Derby have claimed the English Football League’s charges against them for breaching Financial Fair Play rules are “unlawful”.
The Sky Bet Championship club were charged on Thursday for recording losses in excess of the permitted amounts for the three-year period ending June 30, 2018.
Central to the EFL’s charges is Derby’s £80million sale of their Pride Park stadium to owner Mel Morris before the club leased it back.
A statement from Derby read: “Derby County Football Club acknowledges receipt of an EFL notice of charges in respect of the club’s valuation associated with the sale of Pride Park stadium in June 2018, and further in respect of the club’s amortisation policy associated with intangible fixed assets (players).
“The club will strongly contest the challenge to the valuation of Pride Park stadium, as well as the newly notified charge in respect of intangible fixed asset amortisation.

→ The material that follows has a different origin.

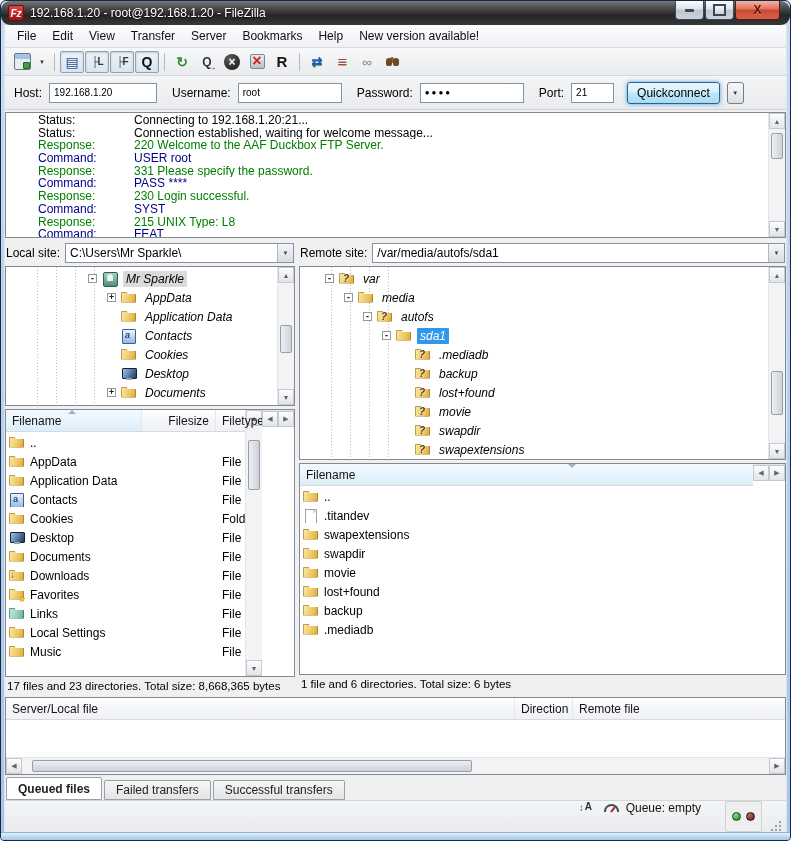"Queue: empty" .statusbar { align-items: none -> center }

“As a matter of law, the EFL is not entitled to bring either of the charges, having previously agreed to all of the arrangements surrounding the stadium sale and never having raised the issue of player amortisation before. The club shall argue that the very bringing of the charges itself is unlawful.
“At all times, the club has acted transparently with the EFL in its submissions for both FFP/P&S and, in respect of the charges above, had received written approval for all of its submissions in respect of this legislation. No allegation has been raised to the contrary by the EFL. Rather, the EFL now claims that it made a ‘mistake’.”
Derby said the stadium was valued by professional valuers and that both the transaction and valuation were discussed “extensively with the EFL executive”.
The club claimed the EFL’s request for “a relatively modest price adjustment” was accepted and the valuation report was prepared by “a highly reputable and professional and independent firm”.
Derby’s statement added: “The club discussed the rationale for the stadium sale with the EFL executive, ahead of the transaction, supplied and discussed the valuation, and bar a small adjustment in respect of its FFP/P&S submissions, the club was given written approval.”
Spending regulations allow Championship clubs to lose £39m over a three-year period.
Derby reported combined pre-tax losses of just over £8m for the period in question, having posted a profit of £14.6m in their latest accounts. But those figures were boosted by the £80m sale of their stadium, which attracted criticism from fellow Championship clubs.
Derby are the second Championship club to be charged this season under FFP rules over the sale of their ground after after similar allegations were levelled against Sheffield Wednesday by the EFL.
Last March, Birmingham were deducted nine points for breaching profitability and sustainability rules.